The French government has announced an 'unprecedented' crackdown on tax avoidance and evasion with a blaze of publicity as part of President Emmanuel Macron’s promised '100-day' drive to reconnect with the public and respond to deep discontent about perceived injustice following his unpopular reform of the pensions system. 

La rédaction de Mediapart

This article is freely available.

Wealthy people in France are to face an onslaught of financial audits in a clampdown on tax evasion that is broadly seen as an attempt by President Macron to curry public favour after his unpopular pension reforms, reports The Times.

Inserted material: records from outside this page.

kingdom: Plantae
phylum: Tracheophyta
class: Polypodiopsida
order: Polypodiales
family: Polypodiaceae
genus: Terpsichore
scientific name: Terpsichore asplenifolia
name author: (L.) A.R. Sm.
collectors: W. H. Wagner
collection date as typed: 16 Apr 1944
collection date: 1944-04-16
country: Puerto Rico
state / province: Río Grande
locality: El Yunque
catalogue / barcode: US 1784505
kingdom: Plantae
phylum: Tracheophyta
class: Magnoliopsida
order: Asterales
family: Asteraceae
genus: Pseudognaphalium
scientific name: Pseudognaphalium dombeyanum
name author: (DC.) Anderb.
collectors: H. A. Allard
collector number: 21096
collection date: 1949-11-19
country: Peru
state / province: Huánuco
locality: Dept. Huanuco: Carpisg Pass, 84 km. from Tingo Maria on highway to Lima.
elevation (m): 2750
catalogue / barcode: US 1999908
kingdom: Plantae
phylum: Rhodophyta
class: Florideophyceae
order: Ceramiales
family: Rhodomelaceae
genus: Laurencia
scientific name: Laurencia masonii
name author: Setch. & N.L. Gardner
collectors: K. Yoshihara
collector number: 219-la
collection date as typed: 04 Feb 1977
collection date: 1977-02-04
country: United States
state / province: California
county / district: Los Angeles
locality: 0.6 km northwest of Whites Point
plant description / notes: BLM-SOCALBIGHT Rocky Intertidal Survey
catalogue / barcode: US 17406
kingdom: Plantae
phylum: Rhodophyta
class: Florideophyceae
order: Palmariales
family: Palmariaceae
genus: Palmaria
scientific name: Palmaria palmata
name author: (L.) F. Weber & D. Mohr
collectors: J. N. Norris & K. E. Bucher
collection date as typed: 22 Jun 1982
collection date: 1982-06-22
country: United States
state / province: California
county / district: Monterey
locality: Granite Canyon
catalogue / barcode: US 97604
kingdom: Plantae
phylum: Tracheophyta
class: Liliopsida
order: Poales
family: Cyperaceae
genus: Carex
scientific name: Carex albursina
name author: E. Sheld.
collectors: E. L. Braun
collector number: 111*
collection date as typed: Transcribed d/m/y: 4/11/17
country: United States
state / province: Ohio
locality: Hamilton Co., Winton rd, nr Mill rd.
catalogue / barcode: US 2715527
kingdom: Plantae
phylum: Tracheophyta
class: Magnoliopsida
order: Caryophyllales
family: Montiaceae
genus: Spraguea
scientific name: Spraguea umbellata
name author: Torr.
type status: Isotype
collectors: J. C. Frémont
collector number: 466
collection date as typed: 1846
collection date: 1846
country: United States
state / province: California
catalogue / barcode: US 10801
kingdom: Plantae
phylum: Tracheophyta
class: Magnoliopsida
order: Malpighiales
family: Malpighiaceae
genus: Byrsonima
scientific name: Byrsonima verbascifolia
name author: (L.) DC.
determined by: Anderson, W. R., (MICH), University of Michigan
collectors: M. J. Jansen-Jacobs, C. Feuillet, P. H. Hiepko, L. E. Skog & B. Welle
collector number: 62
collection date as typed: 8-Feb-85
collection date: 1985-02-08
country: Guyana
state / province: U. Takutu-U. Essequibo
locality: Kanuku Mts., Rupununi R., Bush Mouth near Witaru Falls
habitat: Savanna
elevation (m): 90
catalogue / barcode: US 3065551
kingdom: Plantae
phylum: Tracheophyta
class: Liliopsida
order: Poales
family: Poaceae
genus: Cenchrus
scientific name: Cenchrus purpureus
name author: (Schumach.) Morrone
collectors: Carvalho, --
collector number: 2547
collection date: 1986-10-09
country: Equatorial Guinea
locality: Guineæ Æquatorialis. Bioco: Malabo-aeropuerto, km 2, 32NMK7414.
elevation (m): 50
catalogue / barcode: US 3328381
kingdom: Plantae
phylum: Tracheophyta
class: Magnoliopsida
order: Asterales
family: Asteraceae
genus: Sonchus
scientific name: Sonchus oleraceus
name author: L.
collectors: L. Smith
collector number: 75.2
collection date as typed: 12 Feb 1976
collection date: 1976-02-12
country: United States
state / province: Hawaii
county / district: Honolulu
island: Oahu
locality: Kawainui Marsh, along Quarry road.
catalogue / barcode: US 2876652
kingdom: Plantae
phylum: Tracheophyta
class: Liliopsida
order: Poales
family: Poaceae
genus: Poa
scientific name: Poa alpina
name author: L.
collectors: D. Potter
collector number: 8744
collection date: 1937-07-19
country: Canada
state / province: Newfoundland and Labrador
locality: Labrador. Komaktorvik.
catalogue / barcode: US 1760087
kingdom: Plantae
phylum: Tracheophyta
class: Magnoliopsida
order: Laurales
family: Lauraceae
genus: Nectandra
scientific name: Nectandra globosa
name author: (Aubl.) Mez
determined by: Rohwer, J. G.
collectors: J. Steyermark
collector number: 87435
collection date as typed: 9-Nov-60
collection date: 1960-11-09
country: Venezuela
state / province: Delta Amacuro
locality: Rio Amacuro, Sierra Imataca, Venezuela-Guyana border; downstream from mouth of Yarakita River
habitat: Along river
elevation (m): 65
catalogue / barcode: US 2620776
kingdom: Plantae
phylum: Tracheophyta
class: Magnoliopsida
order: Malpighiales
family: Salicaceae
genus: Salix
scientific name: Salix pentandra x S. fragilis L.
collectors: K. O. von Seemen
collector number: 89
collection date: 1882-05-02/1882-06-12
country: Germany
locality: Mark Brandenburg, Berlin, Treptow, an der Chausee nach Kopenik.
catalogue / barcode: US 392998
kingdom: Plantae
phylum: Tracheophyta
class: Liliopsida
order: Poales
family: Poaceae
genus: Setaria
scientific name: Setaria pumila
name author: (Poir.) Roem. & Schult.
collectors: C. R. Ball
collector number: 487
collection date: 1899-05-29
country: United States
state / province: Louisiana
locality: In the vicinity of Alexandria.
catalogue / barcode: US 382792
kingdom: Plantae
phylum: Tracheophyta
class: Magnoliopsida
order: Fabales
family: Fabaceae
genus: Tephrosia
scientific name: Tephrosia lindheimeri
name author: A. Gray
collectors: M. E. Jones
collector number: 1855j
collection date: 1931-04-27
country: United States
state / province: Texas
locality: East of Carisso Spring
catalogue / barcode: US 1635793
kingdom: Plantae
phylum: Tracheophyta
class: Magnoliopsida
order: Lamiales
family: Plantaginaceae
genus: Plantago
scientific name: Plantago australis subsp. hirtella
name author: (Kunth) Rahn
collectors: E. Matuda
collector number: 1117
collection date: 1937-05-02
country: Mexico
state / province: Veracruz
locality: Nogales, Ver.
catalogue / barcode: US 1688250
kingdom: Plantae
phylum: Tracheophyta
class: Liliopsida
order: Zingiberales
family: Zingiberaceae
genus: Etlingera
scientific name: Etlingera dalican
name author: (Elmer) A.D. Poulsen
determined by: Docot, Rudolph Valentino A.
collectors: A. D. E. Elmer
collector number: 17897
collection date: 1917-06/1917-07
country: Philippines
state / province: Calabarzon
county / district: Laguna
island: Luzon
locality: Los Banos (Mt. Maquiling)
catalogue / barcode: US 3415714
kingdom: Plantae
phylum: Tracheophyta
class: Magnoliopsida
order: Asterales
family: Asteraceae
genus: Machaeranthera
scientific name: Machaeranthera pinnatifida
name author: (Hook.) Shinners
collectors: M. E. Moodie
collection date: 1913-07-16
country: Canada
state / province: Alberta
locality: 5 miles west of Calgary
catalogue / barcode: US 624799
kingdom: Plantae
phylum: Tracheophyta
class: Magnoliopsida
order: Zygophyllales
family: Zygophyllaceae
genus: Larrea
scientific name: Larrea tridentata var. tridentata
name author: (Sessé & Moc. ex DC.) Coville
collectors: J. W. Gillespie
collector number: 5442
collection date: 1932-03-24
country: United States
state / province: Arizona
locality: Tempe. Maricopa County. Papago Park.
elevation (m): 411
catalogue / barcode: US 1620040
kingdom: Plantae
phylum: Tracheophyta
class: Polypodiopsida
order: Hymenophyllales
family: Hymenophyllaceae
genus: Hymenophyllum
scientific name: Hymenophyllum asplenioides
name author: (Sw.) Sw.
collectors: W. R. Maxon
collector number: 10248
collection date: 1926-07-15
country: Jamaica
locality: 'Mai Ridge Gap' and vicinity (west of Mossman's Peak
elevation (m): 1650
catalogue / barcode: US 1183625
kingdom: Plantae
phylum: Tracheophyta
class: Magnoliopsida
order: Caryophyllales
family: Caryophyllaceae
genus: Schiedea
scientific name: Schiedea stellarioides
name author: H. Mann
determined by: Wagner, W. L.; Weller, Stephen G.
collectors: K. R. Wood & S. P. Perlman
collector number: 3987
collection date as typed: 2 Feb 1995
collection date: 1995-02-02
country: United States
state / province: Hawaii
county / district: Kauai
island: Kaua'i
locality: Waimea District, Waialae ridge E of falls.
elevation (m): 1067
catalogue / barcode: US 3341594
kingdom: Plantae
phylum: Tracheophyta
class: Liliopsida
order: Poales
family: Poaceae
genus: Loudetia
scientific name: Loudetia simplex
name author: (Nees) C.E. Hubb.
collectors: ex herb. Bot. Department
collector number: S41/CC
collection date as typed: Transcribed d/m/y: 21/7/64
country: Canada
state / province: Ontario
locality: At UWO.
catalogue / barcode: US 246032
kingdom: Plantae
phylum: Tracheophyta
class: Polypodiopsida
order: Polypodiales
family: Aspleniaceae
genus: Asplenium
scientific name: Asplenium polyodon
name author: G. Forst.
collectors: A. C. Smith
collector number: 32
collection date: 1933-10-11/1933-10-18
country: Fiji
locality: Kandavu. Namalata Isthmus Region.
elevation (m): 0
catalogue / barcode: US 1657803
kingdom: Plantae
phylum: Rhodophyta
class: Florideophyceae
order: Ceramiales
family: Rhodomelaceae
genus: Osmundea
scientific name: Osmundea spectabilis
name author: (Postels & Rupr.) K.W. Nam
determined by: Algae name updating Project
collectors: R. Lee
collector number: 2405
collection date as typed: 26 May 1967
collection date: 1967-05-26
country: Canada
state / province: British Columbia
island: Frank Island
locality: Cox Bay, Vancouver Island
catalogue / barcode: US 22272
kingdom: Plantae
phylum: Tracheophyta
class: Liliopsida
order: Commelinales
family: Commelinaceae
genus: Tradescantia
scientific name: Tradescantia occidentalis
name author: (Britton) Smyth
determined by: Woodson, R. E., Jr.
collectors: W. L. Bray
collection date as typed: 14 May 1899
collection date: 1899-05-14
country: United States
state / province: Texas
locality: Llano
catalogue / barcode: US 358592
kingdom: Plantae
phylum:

The government began its “unprecedented” crackdown on tax avoidance and evasion with a blaze of publicity as part of Macron’s promised “100-day” drive to reconnect with the public and respond to deep discontent about perceived injustice. This has been fuelled by his executive order imposing a two-year rise in the retirement age to 64.

Opponents on the left and right have mocked the tax drive, which aims to recover billions in unpaid taxes from “the rich” and big companies, as a cosmetic measure to help Macron, a former investment banker, allay his image as protector of the well-off.

Eric Coquerel, an MP from the radical left opposition party La France Insoumise who heads the parliamentary finance committee, said: “We’ll have to see if all this is not just about marketing and making a splash.”

Philippe Murer, an economist close to Marine Le Pen’s hard right National Rally, called the campaign “a crude attempt to make people believe that he’s going to tackle tax evaders”, adding that Macron would “have difficulty making people forget that he is ‘the president of the rich’ and great friend of bosses and millionaires”.

Announcing the measures, Gabriel Attal, the public accounts minister, said Macron was aware of the public mood. “Obviously, we hear the demand for justice. That’s the goal of the tax fraud plan that the president has asked me to present,” he said.